FDA Approves Groundbreaking Gene Therapy for Rare Deafness

On April 23, 2026, the U.S. Food and Drug Administration (FDA) approved a gene therapy capable of curing a rare inherited form of deafness.

In a news release, the FDA stated that “Following the publication of powerful results of hearing restoration in the New England Journal of Medicine, the FDA acted swiftly to grant a national priority voucher for an accelerated review.”

“The maker of the therapy, Regeneron, plans to provide it free to any child who needs it,” New York Times’ Gina Kolata reported. “The therapy called Otarmeni, is intended for children with otoferlin deafness, a rare form of hearing loss caused by a mutation in a single gene. The mutation destroys a protein in the inner ear that is needed to transmit sound to the brain.”

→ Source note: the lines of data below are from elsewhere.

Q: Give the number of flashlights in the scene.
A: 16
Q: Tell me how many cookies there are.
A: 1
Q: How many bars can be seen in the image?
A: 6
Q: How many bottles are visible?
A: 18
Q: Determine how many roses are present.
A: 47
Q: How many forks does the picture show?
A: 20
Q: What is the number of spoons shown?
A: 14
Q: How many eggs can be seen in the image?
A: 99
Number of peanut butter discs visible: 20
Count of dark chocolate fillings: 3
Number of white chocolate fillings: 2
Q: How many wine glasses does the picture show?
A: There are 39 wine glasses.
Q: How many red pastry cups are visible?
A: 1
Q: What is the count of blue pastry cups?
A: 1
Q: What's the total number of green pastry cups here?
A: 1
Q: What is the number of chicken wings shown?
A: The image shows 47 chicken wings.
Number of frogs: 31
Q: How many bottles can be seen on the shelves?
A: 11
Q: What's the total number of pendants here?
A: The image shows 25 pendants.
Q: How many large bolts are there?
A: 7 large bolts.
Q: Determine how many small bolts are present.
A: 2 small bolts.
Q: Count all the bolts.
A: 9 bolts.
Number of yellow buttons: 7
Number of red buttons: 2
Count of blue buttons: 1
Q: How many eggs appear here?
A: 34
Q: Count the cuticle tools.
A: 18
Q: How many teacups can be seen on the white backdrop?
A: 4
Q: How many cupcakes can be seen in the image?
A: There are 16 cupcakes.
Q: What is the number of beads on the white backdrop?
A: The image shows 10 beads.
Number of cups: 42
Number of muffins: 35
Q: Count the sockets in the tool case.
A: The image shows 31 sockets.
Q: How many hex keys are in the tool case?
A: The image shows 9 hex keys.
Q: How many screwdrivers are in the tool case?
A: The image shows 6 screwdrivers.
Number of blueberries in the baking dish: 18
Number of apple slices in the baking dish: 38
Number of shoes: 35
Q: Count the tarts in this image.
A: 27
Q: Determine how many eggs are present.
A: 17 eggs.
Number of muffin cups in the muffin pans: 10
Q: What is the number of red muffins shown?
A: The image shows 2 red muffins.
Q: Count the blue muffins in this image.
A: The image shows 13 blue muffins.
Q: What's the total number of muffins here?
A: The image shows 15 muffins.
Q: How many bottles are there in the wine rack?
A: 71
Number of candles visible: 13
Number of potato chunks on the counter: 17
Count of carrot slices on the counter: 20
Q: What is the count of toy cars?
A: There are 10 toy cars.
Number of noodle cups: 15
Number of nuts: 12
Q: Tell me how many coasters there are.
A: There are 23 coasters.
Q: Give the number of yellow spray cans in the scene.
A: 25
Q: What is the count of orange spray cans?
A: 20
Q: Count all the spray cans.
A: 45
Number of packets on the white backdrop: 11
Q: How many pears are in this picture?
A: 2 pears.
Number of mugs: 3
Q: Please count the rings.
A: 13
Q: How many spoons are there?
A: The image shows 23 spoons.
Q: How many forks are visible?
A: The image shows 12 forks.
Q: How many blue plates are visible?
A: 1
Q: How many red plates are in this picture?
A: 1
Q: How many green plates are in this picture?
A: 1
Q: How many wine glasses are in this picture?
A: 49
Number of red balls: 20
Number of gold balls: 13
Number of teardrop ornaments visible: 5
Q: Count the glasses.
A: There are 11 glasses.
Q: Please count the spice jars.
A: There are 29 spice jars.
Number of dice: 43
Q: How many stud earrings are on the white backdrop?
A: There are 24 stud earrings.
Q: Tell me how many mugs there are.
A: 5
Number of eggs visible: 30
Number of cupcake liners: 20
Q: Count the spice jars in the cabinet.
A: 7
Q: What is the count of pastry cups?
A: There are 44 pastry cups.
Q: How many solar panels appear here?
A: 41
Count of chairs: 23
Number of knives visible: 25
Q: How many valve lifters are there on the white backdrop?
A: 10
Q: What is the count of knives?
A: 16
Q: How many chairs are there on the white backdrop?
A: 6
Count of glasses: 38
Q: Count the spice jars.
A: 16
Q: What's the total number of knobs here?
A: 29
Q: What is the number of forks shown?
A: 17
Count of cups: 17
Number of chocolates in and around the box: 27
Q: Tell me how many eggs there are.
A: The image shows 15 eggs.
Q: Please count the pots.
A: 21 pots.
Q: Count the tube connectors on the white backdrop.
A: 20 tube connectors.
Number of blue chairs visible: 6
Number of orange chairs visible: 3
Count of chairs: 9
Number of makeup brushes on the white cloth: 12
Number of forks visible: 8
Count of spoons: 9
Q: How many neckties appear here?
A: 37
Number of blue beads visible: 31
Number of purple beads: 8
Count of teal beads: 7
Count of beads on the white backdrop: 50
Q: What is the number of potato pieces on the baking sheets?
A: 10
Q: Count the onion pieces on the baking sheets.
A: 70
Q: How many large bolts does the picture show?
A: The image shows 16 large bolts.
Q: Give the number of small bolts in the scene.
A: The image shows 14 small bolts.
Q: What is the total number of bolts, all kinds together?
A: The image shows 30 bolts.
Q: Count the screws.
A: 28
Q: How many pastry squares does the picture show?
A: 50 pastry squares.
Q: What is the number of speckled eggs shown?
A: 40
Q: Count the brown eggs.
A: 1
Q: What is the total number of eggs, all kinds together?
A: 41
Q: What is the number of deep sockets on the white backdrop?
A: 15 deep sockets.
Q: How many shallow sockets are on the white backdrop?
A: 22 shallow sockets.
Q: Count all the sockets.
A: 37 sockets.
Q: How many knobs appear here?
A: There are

“The decision, while only immediately affecting people born with a very rare form of genetic deafness, is being hailed as a milestone in the quest to treat hearing loss,” wrote Rob Stein for NPR. “The gene provides instructions to make the otoferlin protein, which is necessary for hair cells in the inner ear to transmit sound to the brain. Most of the patients began to hear for the first time within weeks, with the quality of their hearing improving over the following months, according to Regeneron.”

“Through the national priority voucher pilot program, the agency is accelerating therapies for rare diseases with unmet medical needs while proving we can successfully review even the most complex submissions—such as novel dual vector gene therapies and combination products requiring coordination across multiple offices and centers—in significantly shortened timeframes,” said FDA Commissioner Marty Makary, M.D., M.P.H in a statement.